Literatura etc. disse...
Este comentário foi removido pelo autor.
Literatura etc. disse...

Foram muito interessantes suas colocações. Realmente é muito triste perceber como as pessoas, e principalmente as mulheres, se tornaram uma moeda no mundo. Mais do que o dinheiro, possuir pessoas (empregados mal pagos, mulheres mal tratadas) traz status. Os homens nem são tratados como homens, mas como bichos, e exemplos disso temos na literatura aos montes. Quem não se lembra de Fabiano de Vidas Secas ("E, pensando bem, ele não era homem: era apenas um cabra ocupado em guardar coisas dos outros")? Essas pessoas não têm nem perspectivas de melhorias e acabam aceitando a sua situação, e, outros, aos quais ainda restava alguma esperança de progredir, vendo o pessimismo e a desistencia dos demais, perdem também suas esperanças. O pessimismo contagia como a cegueira contagiou em "Ensaio sobre a cegueira".

Muito legal seu blog, Janete! Passarei a acompanhá-lo.

Abraço!

Angelis

Alexandre Kovacs disse...

Janete, parabéns pelo texto que está acima do nível da blogosfera. Gostei particularmente da citação e comparação com "Ensaio sobre a Cegueira" de Saramago. Passarei a acompanhar o seu blog com interesse.

singamaraja disse...

Singamaraja reading your blog

Ramon Neves disse...

Estes textos sobre a sociedade moderna sintetizam realmente o modo como as relações humanas estão deterioradas.
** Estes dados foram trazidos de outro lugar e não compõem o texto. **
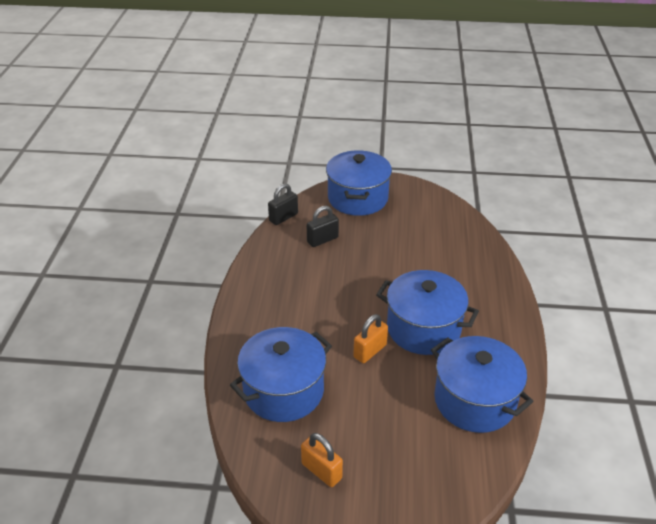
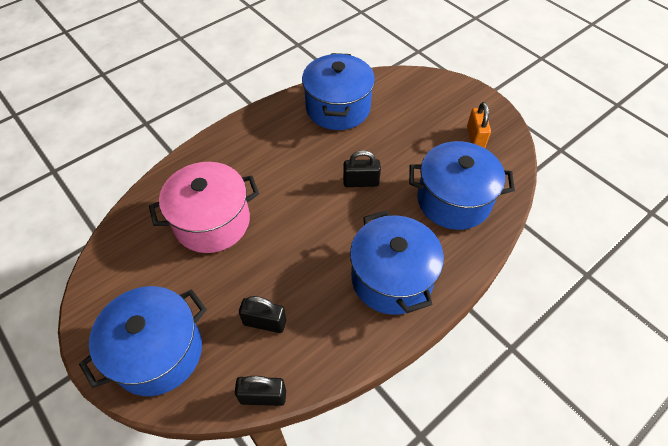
camera: 135 degrees left, 15 degrees up
orange padlock [353,314,388,363] -> black padlock [343,150,381,187]
blue pot [376,270,479,355] -> blue pot moved to [350,210,444,315]
none -> pink pot [149,162,259,253]

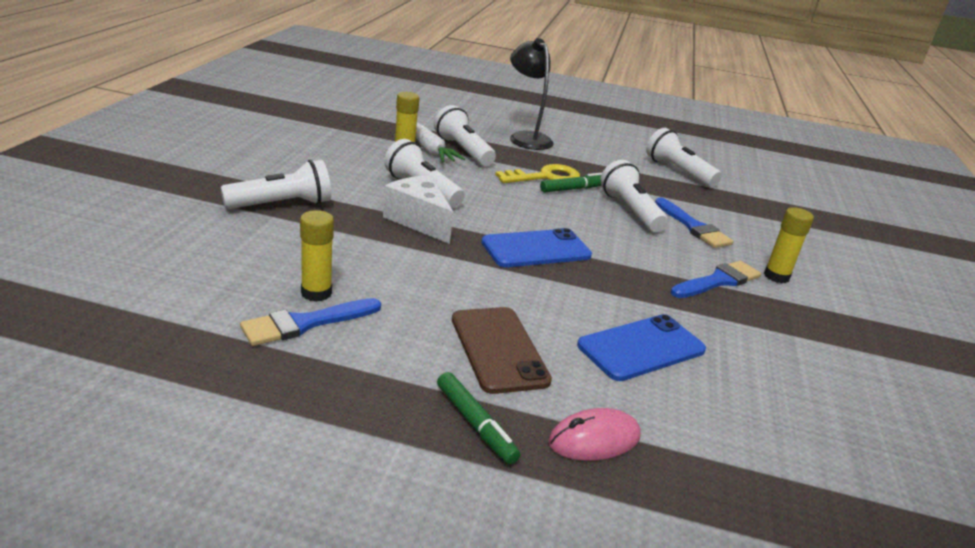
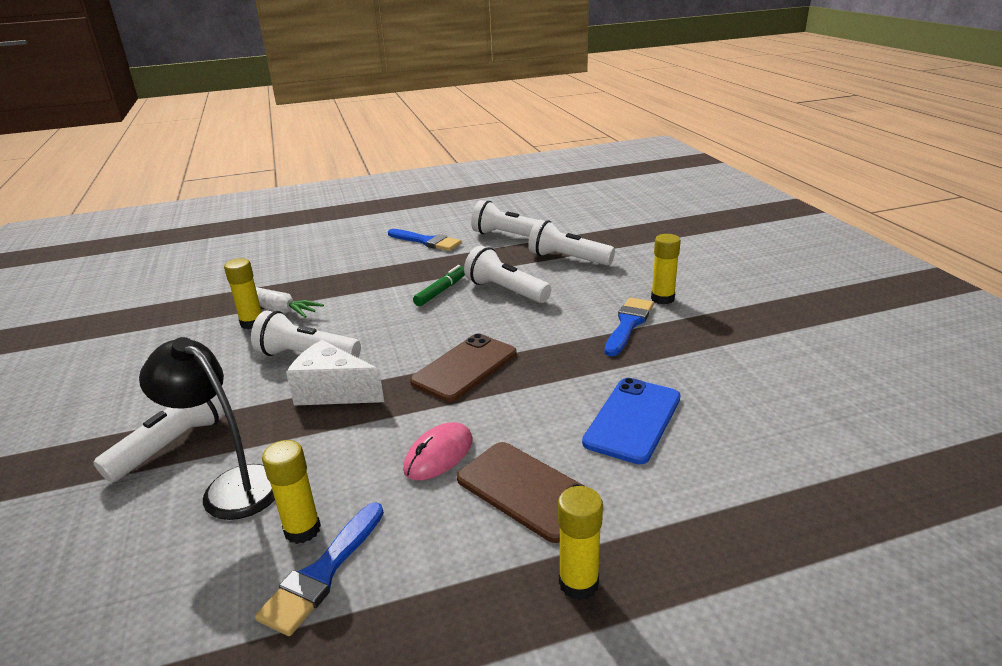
camera: 25 degrees left, 0 degrees up
white flashlight [434,105,496,166] -> white flashlight moved to [528,220,615,266]
green marker [437,372,520,464] -> yellow glue stick [558,486,603,600]
blue phone [481,228,592,267] -> brown phone [410,333,517,402]
yellow key [495,164,580,183] -> none
black lamp [510,38,554,150] -> black lamp moved to [139,337,275,520]
pink mouse [548,408,641,461] -> pink mouse moved to [403,422,473,480]
blue brush [655,197,733,248] -> blue brush moved to [388,229,462,251]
Eu penso da mesma forma que você. Eu não consigo fazer um paralelo exato com o passado. Mesmo ouvindo toda hora minha mãe dizer: -"bons tempos aqueles" ou "-fim dos tempos ".
Muitas vezes eu me sinto mal quanto ao modo como me relaciono com as pessoas. Realmente, poucas vezes eu sinto alguém que se mostra sem molde para os outros. Geralmente elas se apresentam da forma que serão mais aceitas.
Vejo pessoas do meu convívio valorizando marcas de roupas como a deuses.
Parabéns pelo blog!!!!
Você tem alguma outra forma de contato??? [twitter, msn, etc]

Janete Rodrigues disse...

Olá Ramon! Obrigada pela visita e pelo "feedback". Meu e-mail consta no perfil aqui do blog.